======== Supplied material

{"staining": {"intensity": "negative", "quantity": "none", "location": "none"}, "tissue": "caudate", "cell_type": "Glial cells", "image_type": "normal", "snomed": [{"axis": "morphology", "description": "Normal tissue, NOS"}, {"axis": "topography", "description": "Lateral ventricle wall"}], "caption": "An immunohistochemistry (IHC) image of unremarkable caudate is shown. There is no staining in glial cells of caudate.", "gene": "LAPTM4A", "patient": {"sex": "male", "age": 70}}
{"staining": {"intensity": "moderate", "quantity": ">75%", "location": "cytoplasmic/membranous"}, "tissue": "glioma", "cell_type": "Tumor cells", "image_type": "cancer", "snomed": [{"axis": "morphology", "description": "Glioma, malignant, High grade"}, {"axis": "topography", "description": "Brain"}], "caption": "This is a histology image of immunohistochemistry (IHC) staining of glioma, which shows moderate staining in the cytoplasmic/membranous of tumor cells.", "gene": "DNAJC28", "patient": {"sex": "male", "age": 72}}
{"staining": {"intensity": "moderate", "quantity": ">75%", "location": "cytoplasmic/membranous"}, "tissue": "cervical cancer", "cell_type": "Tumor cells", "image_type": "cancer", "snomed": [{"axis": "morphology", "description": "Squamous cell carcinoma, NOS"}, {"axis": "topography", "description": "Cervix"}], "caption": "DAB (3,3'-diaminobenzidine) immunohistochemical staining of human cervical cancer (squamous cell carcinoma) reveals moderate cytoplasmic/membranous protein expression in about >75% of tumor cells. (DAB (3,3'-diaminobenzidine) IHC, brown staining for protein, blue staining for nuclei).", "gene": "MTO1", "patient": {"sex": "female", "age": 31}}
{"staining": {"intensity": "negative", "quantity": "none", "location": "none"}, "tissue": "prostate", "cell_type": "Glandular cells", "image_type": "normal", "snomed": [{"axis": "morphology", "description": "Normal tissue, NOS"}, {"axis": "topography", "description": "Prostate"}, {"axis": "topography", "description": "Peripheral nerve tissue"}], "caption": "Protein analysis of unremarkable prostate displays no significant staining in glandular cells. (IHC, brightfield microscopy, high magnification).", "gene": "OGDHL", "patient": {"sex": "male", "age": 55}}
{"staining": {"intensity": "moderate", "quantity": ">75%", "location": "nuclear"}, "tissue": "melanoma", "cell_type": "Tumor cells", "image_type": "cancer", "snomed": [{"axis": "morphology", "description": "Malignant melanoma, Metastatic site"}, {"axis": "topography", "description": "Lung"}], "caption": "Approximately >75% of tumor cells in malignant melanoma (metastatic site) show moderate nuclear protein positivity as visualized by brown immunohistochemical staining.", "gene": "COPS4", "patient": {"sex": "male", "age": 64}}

================

Exercise description:
Repeat, exactly and in full, the records shown above.

Answer to the exercise:
{"staining": {"intensity": "negative", "quantity": "none", "location": "none"}, "tissue": "caudate", "cell_type": "Glial cells", "image_type": "normal", "snomed": [{"axis": "morphology", "description": "Normal tissue, NOS"}, {"axis": "topography", "description": "Lateral ventricle wall"}], "caption": "An immunohistochemistry (IHC) image of unremarkable caudate is shown. There is no staining in glial cells of caudate.", "gene": "LAPTM4A", "patient": {"sex": "male", "age": 70}}
{"staining": {"intensity": "moderate", "quantity": ">75%", "location": "cytoplasmic/membranous"}, "tissue": "glioma", "cell_type": "Tumor cells", "image_type": "cancer", "snomed": [{"axis": "morphology", "description": "Glioma, malignant, High grade"}, {"axis": "topography", "description": "Brain"}], "caption": "This is a histology image of immunohistochemistry (IHC) staining of glioma, which shows moderate staining in the cytoplasmic/membranous of tumor cells.", "gene": "DNAJC28", "patient": {"sex": "male", "age": 72}}
{"staining": {"intensity": "moderate", "quantity": ">75%", "location": "cytoplasmic/membranous"}, "tissue": "cervical cancer", "cell_type": "Tumor cells", "image_type": "cancer", "snomed": [{"axis": "morphology", "description": "Squamous cell carcinoma, NOS"}, {"axis": "topography", "description": "Cervix"}], "caption": "DAB (3,3'-diaminobenzidine) immunohistochemical staining of human cervical cancer (squamous cell carcinoma) reveals moderate cytoplasmic/membranous protein expression in about >75% of tumor cells. (DAB (3,3'-diaminobenzidine) IHC, brown staining for protein, blue staining for nuclei).", "gene": "MTO1", "patient": {"sex": "female", "age": 31}}
{"staining": {"intensity": "negative", "quantity": "none", "location": "none"}, "tissue": "prostate", "cell_type": "Glandular cells", "image_type": "normal", "snomed": [{"axis": "morphology", "description": "Normal tissue, NOS"}, {"axis": "topography", "description": "Prostate"}, {"axis": "topography", "description": "Peripheral nerve tissue"}], "caption": "Protein analysis of unremarkable prostate displays no significant staining in glandular cells. (IHC, brightfield microscopy, high magnification).", "gene": "OGDHL", "patient": {"sex": "male", "age": 55}}
{"staining": {"intensity": "moderate", "quantity": ">75%", "location": "nuclear"}, "tissue": "melanoma", "cell_type": "Tumor cells", "image_type": "cancer", "snomed": [{"axis": "morphology", "description": "Malignant melanoma, Metastatic site"}, {"axis": "topography", "description": "Lung"}], "caption": "Approximately >75% of tumor cells in malignant melanoma (metastatic site) show moderate nuclear protein positivity as visualized by brown immunohistochemical staining.", "gene": "COPS4", "patient": {"sex": "male", "age": 64}}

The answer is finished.